Péndulos, círculos, ondas, vórtices, electrones, elipses, espirales… ¿Qué clase de “reloj” podría construirse con todo esto? O mejor todavía, ¿qué clase de “tiempo” estaría midiendo, contando, o calculando? Y además, ¿lo estaría calculando, o más bien señalando?

Hablar del tercer principio en dinámica es hablar del concepto mismo de reciprocidad —dentro de sistemas cerrados. La reciprocidad de los sistemas de referencia relativistas es puramente matemática, puesto que no está ligada a la masa de ninguna partícula—pero lo mismo ocurre con las fuerzas en las elipses según Newton.

La simultaneidad relativista, incluso el determinismo local de la mecánica cuántica, se insertan en el supuesto básico newtoniano del sincronizador global, el tiempo absoluto en el que el tercer principio no tiene lugar de forma secuencial sino simultánea.
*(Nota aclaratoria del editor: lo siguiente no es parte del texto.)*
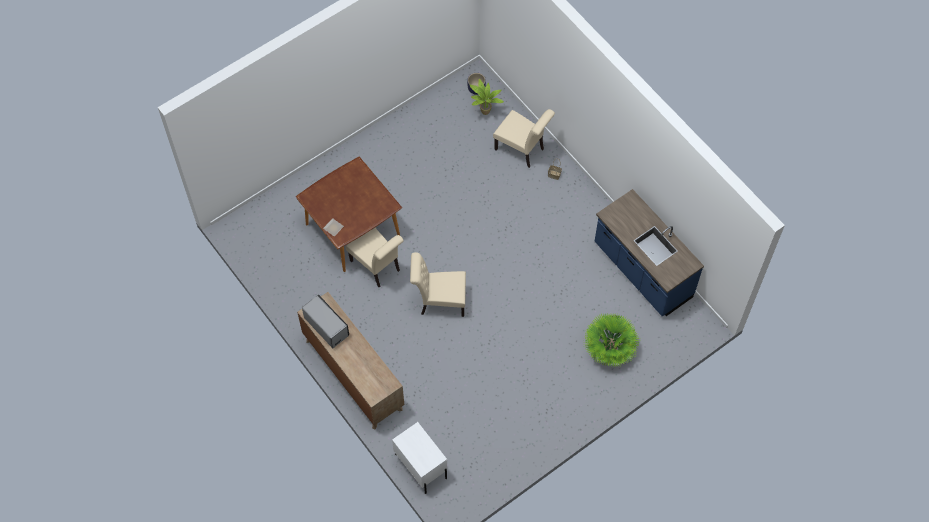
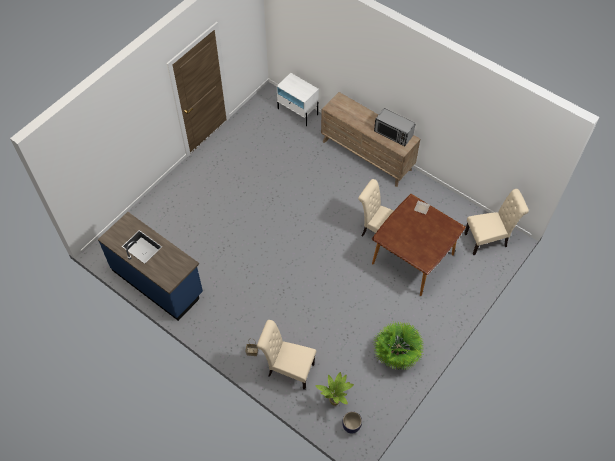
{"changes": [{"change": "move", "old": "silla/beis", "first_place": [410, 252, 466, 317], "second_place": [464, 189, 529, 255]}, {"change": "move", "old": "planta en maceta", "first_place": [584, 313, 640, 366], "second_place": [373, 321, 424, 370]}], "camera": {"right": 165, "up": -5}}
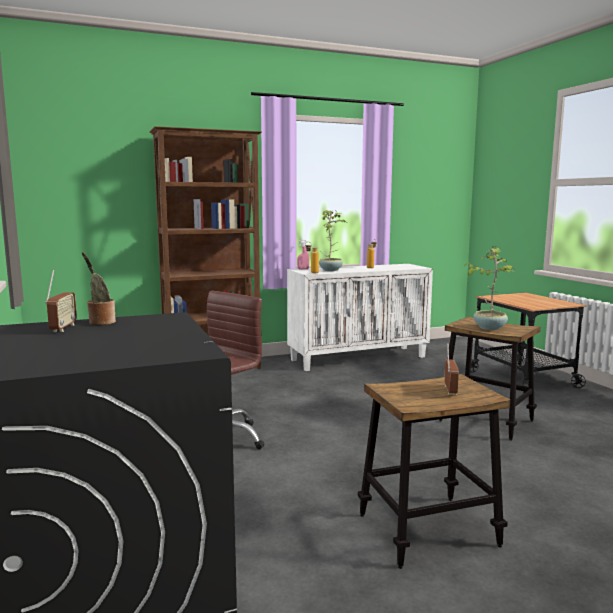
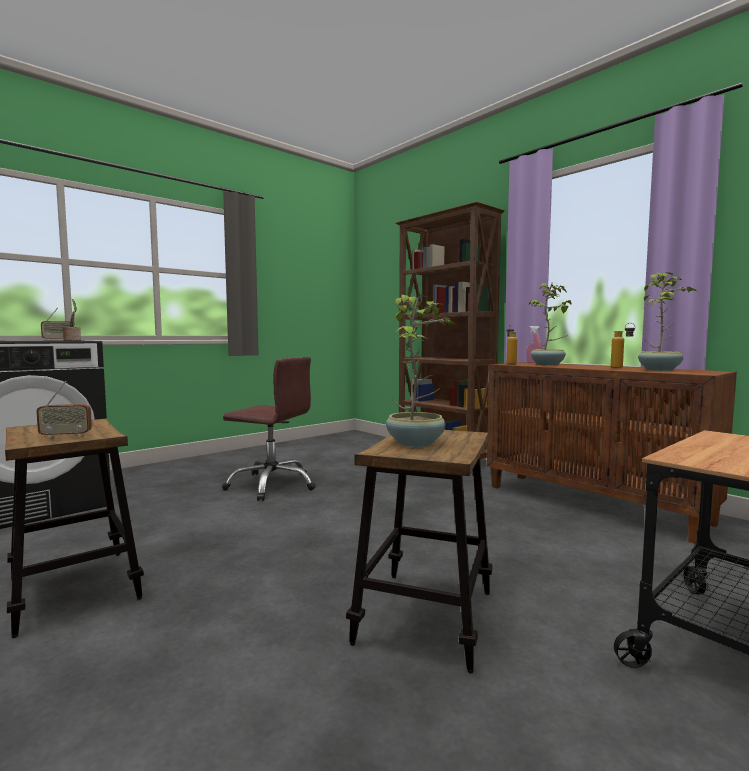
{"changes": [{"change": "insert", "new": "planta en maceta", "second_place": [638, 272, 697, 371]}, {"change": "recolor", "old": "armario/blanco", "new": "armario/marrón", "first_place": [287, 264, 433, 371], "second_place": [487, 362, 737, 544]}], "camera": {"right": 70, "up": -5}}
Pero el mismo vórtice del experimento del cubo del propio Newton, como nota Pinheiro, niega ese tiempo absoluto de la forma más convincente y categórica —y no sólo para el instinto, siempre más fuerte que la metafísica. La lectura termomecánica permite obtener más información, además de otro tipo de indicación. Y ese mismo vórtice es ya otro modelo de reloj, completamente diferente, que hemos de aprender a contemplar —si es que para contemplar algo, en este nuestro mundo artificial, hemos de empezar por poder de algún modo reproducirlo.

Nuestro punto de vista aquí es el mismo que el Pinheiro y otros autores [59]. Diversos argumentos y cálculos numéricos indican que el tercer principio no es aplicable a sistemas fuera de equilibrio; y si es aplicable, sólo puede serlo en el sentido de los potenciales retardados. Es decir, damos por supuesto que incluso las órbitas órbitas celestes están siempre fuera de equilibrio y que sólo lo alcanzan instantáneamente gracias a un término adicional que representa la acción del medio sobre la materia; este término puede ser entrópico, o responder a una vibración longitudinal, o un bombardeo constante por otras partículas.

En mecánica cuántica, que se supone que es la teoría fundamental, las fuerzas pasan a ser secundarias con respecto al potencial; sin embargo seguimos entendiéndolo todo según la lógica de los tres principios, incluso tras la generalización relativista del principio de equivalencia.

Pero el giro decisivo ya había tenido lugar cuando el potencial pasa, de ser una mera posición, a tener un componente temporal irreductible. Para la mecánica relacional de Weber que surgió a mitad de camino entre la clásica y la cuántica no tiene sentido separar el componente dinámico del estado del sistema, ni las fuerzas del entorno en el que se presentan. La aplicación rigurosa del principio de equilibrio dinámico también hacía improcedente esta distinción, como lo hacía al principio de equivalencia, puesto que también la inercia es irrelevante.

Si en virtud del principio de equilibrio dinámico prescindimos del concepto de inercia, prescindimos también de la intencionalidad subyacente a la mecánica, su dispositio. El Sincronizador Global, tan perfectamente intangible, es el símbolo supremo de poder en el presente ciclo civilizatorio. Es inatacable por lo metafísico, pero suprime o en todo caso vuelve irreconocible el intercambio local de información del sistema abierto y su interacción con el medio.

Se ha dicho que después de Newton el universo pasó de respirar como una madre a hacer tic tac como un reloj; todavía estamos a tiempo de devolverle el aliento a su cuerpo.